The Fed would have been criticized had it not acted, says economist David Hale of Chicago-based Kemper Financial Services Inc. He adds that the rise will keep interest rates at their post-World War II average level of about 1.75 percentage points above inflation - now about 3 percent.
``The actions are intended to keep inflationary pressures contained, and thereby foster sustainable economic growth,'' the Fed said in a statement on Tuesday.
It was a unanimous vote by the Fed's policymaking Open Market Committee, chaired by Alan Greenspan.
The move comes at a time when the economy is still relatively strong. On Tuesday, the Census Bureau reported that housing starts for July rose by 4.7 percent, helped in large part by a 19 percent increase in multifamily housing starts.
The second half of the year will be helped by robust auto production. ``Dealerships are continually complaining not that sales are down but that there are shortages of hot models,'' says Peter D'Antonio, senior economist at Citicorp. ``It should add to the gross domestic product if they stick to their second-half production schedules.''
There are signs that the Fed's earlier tightening is starting to slow the economy down, however.
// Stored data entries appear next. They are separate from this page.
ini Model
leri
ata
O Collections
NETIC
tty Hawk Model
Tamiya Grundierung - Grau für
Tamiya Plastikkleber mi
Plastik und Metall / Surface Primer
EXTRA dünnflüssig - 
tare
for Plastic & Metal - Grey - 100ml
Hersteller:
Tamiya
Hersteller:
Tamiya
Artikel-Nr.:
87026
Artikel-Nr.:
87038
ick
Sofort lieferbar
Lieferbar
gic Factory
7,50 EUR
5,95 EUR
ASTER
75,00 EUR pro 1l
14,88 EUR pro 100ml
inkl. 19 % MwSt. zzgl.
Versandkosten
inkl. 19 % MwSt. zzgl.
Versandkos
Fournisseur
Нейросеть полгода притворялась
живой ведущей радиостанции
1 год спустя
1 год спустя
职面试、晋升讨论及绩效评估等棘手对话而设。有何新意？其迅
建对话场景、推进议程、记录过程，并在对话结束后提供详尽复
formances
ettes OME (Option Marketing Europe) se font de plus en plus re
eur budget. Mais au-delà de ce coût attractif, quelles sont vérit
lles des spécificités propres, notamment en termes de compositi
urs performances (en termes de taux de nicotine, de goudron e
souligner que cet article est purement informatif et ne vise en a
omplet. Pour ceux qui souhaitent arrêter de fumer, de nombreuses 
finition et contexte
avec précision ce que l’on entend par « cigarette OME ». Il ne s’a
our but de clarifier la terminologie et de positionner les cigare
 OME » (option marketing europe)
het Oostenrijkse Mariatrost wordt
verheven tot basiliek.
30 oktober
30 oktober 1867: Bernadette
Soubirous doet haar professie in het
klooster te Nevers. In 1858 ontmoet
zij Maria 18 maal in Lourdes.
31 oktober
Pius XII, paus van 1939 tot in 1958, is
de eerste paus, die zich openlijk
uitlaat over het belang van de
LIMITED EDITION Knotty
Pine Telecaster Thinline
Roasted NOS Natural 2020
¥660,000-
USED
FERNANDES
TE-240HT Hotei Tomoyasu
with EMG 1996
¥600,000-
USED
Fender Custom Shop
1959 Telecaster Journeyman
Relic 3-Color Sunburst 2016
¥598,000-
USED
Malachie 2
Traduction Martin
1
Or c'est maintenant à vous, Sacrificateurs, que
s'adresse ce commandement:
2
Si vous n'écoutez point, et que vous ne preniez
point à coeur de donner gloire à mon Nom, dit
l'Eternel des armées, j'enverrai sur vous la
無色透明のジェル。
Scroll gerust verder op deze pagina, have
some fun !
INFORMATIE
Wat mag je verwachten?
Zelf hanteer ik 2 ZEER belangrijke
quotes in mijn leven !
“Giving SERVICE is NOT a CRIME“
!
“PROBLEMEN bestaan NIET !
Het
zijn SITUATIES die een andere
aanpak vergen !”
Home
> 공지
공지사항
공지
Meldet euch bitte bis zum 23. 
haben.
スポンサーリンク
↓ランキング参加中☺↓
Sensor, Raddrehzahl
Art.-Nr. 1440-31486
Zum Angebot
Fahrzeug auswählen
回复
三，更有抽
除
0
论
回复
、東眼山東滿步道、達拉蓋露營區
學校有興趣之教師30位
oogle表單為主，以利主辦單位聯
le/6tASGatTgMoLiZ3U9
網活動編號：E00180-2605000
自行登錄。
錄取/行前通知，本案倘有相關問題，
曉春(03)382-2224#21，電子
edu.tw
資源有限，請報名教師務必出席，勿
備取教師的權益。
Merrill Lynch economists note that higher interest rates are starting to take their toll on the housing market. Permits to build new single-family houses slumped 1.7 percent last month.
A Dun & Bradstreet Corporation survey of 1,000 manufacturers found that near-term optimism is waning, due in large part to slower growth in new orders and a reduction in order backlogs. The survey found hiring plans for the next three months are off sharply.
Economist Brian Fabbri of Paribas Capital Markets says he worries that the Fed's ``bold move'' is coming at a time when the economy has reached a mature stage. ``What has the Fed done to the American market at a time when consumers are not as well off and have less discretionary income because of higher taxes?,'' Mr. Fabbri asks.
Despite their concerns, economists don't expect the economy to dip back into recession. Instead, they expect the economy to slow to the 2.5 to 3 percent annual growth rate in the second quarter.
The Fed's actions appeared to please the financial markets, which would not mind a slower economy. On Tuesday, the stock and bond markets rose after the announcement. The Dow Jones industrial average gained 24.28 points, closing at 3784.57. The dollar rallied against the Japanese yen and the German deutsche mark.
The markets may have been reacting to the prospect for stable interest rates over the next three months. Economists do not expect the Fed to raise interest rates again until after the congressional elections in November. ``There will be a lot of political pressure to maintain monetary policy for a while,'' Fabbri says.
The Fed indicated it will take some time to see the impact of its actions. It usually takes six to nine months for interest-rate movements to have any effect on the giant US economy. ``The Fed will then want to take a fresh look at the economy and where policy stands when they have new data in,'' Citicorp's Mr. D'Antonio says.
The higher rates will especially hit California, where 60 percent of the mortgages are variable-rate mortgages compared with 15 percent for the country as a whole.